TEXT UNDER STUDY:
Segment Open


    Here's a page with some diagrams:
    http://www.answers.com/topic/elasticity-economics

    From the GPA:
    "The result is I simply quit buying CD's. How is this profitable?"

    The correct answer to this question is "You are not a part of our target market."

  3. Re:It makes me feel all good inside... by shark72 · · Score: 5, Informative

    "So you are obviously an economist, since you know what supply and demand is... but you have never heard of economies of scale."

    No, I'm high up in marketing for a major vendor of PC peripherals. As a result, I have to know this stuff pretty well.

    I'll try to keep this as simple as possible, but supply and demand is typically a curve, not a flat line. A flat line would be an example of "perfect elasticity," as I mentioned in my original post.

    In short, when you're setting up pricing, the curve might show you that a 50% drop in price might only increase sales by 25% (if it were perfectly elastic, a product that cost half as much would sell 2X as many copies, and a product that cost twice as much would sell half as many units. But perfect elasticity rarely happens. For any market that's of sufficient size, you can bet that the big players have hired the appropriately smart people to do the work to understand what the curve looks like. In my particular corner of the world, I already know that selling my product at $89 rather than $99 might reduce the product's net margin by 20%, but it won't increase sales enough to make it as profitable as if I'd left it at $99. So, I don't do it. Understand?

    "You think $5 CDs would be a loss?? Maybe if the music business is more bloated than I thought. I can make CDs for less than $3... so the cost of production is not the issue."

    I don't think it's an issue of the music industry being bloated... that's not for me to say, but I do understand the realities of selling stuff in retail. First, keep in mind that a CD is sold to a distributor, who adds five points, before selling it to a reseller (retail store). Retailers like Amazon might add 10 or 15 points; brick and mortar retailers might add more. So, if your manufacturing cost is $3.00, you can pretty much rule out setting a retail price of $5.

Segment Closed

Records from a collection:
Segment Open

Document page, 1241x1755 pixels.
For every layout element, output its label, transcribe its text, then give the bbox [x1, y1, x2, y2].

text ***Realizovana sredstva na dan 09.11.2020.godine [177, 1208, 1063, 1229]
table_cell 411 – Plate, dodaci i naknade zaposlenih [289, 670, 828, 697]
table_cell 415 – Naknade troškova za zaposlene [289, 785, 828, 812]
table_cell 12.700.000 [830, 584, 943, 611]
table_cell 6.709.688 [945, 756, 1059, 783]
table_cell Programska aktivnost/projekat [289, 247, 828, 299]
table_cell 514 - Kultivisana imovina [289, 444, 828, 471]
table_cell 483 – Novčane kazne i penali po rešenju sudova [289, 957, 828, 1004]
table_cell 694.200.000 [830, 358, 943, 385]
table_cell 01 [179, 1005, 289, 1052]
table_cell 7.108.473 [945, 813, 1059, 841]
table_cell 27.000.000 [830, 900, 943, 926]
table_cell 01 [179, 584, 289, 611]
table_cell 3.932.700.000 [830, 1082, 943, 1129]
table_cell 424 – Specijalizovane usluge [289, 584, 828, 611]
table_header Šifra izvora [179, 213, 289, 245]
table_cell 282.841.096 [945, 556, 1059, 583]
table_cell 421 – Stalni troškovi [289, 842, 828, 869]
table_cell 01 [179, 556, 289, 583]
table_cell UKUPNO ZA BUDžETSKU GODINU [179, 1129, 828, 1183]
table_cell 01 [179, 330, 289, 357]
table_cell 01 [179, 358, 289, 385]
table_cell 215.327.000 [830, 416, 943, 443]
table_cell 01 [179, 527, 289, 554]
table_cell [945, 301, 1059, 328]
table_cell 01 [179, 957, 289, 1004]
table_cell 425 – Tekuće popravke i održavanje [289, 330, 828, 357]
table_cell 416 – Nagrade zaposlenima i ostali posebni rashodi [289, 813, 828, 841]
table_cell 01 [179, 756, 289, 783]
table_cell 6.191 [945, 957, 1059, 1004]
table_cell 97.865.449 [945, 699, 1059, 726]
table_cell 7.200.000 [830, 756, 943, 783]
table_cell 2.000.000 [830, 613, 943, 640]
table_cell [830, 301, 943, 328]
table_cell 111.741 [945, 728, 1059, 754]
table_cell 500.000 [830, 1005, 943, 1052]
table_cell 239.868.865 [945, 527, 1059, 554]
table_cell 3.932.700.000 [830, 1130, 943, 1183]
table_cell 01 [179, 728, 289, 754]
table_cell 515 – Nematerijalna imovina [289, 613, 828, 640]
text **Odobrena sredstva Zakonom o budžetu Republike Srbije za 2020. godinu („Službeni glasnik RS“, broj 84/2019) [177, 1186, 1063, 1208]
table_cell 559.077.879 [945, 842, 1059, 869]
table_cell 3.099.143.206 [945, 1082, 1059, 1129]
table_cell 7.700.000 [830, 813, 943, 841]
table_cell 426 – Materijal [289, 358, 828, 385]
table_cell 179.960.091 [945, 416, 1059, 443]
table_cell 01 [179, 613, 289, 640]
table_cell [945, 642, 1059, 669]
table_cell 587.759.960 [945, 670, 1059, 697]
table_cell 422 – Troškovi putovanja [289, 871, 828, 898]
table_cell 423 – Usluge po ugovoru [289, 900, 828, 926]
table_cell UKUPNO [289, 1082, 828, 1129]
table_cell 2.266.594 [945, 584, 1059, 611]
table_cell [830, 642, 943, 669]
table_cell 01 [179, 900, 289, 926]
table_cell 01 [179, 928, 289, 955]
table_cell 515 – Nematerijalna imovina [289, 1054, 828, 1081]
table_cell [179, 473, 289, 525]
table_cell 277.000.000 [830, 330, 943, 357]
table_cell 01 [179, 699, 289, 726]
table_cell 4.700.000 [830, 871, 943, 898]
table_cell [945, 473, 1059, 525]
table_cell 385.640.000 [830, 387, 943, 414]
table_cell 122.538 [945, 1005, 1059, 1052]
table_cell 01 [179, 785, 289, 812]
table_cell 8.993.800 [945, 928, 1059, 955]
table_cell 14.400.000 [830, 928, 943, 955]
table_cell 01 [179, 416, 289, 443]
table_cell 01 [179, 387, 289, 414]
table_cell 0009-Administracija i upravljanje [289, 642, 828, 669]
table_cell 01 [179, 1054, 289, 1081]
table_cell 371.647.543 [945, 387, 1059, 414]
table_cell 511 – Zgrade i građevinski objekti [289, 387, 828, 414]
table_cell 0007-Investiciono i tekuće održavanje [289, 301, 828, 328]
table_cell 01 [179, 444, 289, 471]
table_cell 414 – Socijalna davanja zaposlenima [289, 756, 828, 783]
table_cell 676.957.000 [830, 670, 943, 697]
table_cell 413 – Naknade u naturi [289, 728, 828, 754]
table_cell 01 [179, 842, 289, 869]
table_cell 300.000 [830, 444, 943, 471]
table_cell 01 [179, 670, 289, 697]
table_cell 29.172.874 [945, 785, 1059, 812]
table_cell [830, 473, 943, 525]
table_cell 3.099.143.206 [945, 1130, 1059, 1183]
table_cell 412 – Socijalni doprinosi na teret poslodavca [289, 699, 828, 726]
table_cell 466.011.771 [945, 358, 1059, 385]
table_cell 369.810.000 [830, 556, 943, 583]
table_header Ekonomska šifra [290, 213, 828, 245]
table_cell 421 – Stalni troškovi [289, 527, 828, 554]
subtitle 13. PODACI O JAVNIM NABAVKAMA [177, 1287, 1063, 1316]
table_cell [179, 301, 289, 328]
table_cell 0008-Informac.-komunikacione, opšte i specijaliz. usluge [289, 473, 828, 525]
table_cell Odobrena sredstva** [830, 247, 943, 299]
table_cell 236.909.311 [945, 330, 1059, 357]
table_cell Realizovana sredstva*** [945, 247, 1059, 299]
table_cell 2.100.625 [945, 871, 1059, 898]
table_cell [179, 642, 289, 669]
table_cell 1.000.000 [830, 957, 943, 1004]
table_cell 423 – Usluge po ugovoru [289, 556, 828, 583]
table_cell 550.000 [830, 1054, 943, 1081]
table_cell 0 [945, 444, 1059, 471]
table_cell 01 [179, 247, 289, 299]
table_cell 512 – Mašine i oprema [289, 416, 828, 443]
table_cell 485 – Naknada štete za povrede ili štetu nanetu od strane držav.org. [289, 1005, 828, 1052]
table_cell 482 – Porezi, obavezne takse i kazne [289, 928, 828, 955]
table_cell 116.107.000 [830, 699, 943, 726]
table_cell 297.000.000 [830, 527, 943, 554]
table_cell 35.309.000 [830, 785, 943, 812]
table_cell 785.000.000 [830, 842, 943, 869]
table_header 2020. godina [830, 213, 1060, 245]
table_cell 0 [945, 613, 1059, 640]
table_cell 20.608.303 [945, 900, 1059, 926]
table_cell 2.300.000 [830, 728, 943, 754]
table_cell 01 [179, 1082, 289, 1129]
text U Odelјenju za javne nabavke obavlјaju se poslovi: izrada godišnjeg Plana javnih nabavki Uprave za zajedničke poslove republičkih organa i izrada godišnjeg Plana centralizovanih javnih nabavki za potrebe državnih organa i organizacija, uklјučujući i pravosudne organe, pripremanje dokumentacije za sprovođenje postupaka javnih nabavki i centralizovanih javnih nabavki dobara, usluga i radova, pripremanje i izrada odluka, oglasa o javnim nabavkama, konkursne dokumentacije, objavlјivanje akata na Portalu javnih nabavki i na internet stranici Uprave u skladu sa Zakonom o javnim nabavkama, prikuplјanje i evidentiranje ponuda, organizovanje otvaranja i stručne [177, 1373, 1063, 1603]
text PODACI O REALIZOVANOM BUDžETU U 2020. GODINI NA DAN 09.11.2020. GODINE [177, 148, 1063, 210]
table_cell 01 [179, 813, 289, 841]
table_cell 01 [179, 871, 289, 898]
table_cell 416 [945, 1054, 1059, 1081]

Segment Closed

CHECK YOUR UNDERSTANDING:
1 – In the discussion of CD pricing, what does shark72 say their job is?
2 – Continue the discussion of CD pricing from its last sentence.
These rows are separate material from the discussion of CD pricing.

ANSWER SET:
1 – Shark72 says they are high up in marketing for a major vendor of PC peripherals.

2 –
    It's also important to understand the difference between net margin and gross margin. As you've correctly pointed out, the manufacturing cost isn't the big one. If you're selling PC equipment, you also have:

    1. Shipping costs. Somebody's got to pay them.
    2. Sales and marketing. Channel programs, merchandising, all that stuff. This isn't free.
    3. Accruals for price protections and defective returns.
    4. Miscellaneous overhead stuff like renting the warehouse that holds the inventory, and the salaries of the various people who help design, build, sell or market the product.

    "You may be right about the current rate bringing in the most money, but you are seriously deluded if you think that /.ers buy the dung that you are heaping."

    Well, you're right, in a way. I don't think that most people reading this believe that I'm correct. Slashdotters tend to be experts in server administration and coding and stuff like that; they're not in sales or marketing. I have tremendous respect for the folks who are experts in these areas, but spend a few days on Slashdot and you'll see that it's not reciprocal. There's also the phenomenon on Slashdot that I like to call "I know a little about one thing, so that makes me an expert on a lot of things." It goes with the territory.

    "Also, according to the numbers The music industry has been pulling in less money lately. Maybe a valid case could be made that CDs are overpriced."

    Oh, they've definitely been overpriced. CD prices have been in freefall over the past few years.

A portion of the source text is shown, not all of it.